* _Work required_
Put the lines of the records into a numbered list, starting at the line that contains "BF632/5A glaszekering" and going through the last line of the records, with both ends included and blank lines left out. Leave the pictures out of your answer.

* _Data supplied_

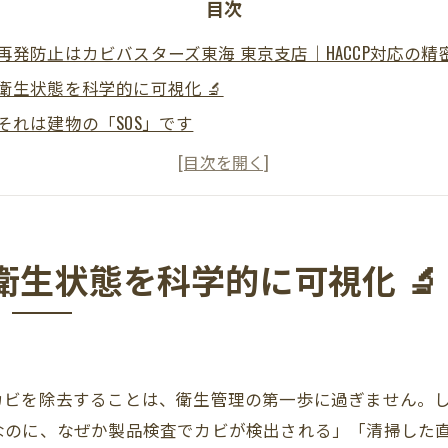
目次
再発防止はカビバスターズ東海 東京支店｜HACCP対応の
生状態を科学的に可視化 🔬
それは建物の「SOS」です
生状態を科学的に可視化 🔬
湿機の設置工事まで対応
ターによるトータルコンサルティング
工場のカビ、プロの知恵と設備で終止符を
生状態を科学的に可視化 🔬
カビを除去することは、衛生管理の第一歩に過ぎません。
なのに、なぜか製品検査でカビが検出される」「清掃した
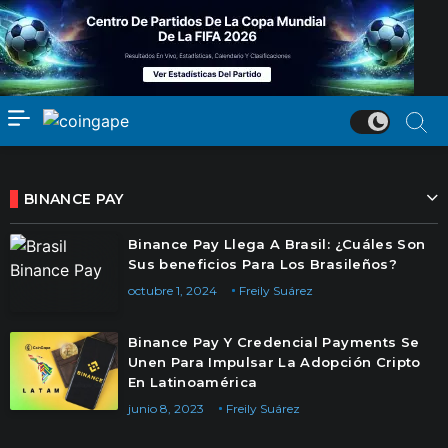
BINANCE PAY
Binance Pay Llega A Brasil: ¿Cuáles Son
Sus beneficios Para Los Brasileños?
octubre 1, 2024
Freily Suárez
Binance Pay Y Credencial Payments Se
Unen Para Impulsar La Adopción Cripto
En Latinoamérica
junio 8, 2023
Freily Suárez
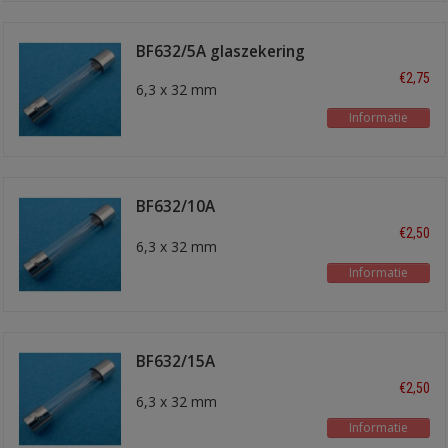
BF632/5A glaszekering
€2,75
6,3 x 32 mm
Informatie
BF632/10A
glaszekering
€2,50
6,3 x 32 mm
Informatie
BF632/15A
glaszekering
€2,50
6,3 x 32 mm
Informatie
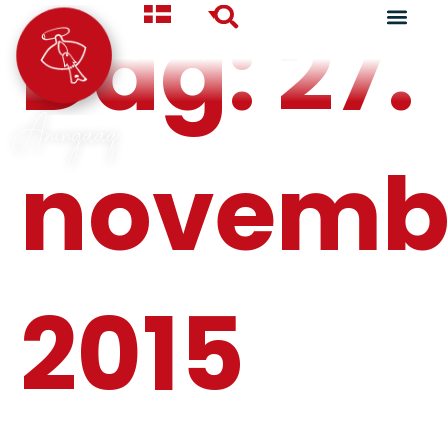
Dag:
27.
Aningaaq
novemb
2015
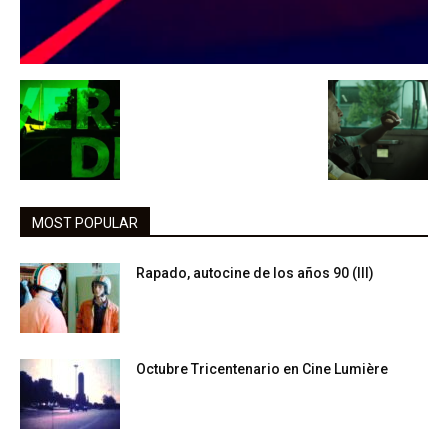
MOST POPULAR
Rapado, autocine de los años 90 (III)
Octubre Tricentenario en Cine Lumière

* _Result_
1. BF632/5A glaszekering
2. €2,75
3. 6,3 x 32 mm
4. Informatie
5. BF632/10A
6. glaszekering
7. €2,50
8. 6,3 x 32 mm
9. Informatie
10. BF632/15A
11. glaszekering
12. €2,50
13. 6,3 x 32 mm
14. Informatie
15. Dag:
16. 27.
17. Aningaaq
18. novemb
19. 2015
20. MOST POPULAR
21. Rapado, autocine de los años 90 (III)
22. Octubre Tricentenario en Cine Lumière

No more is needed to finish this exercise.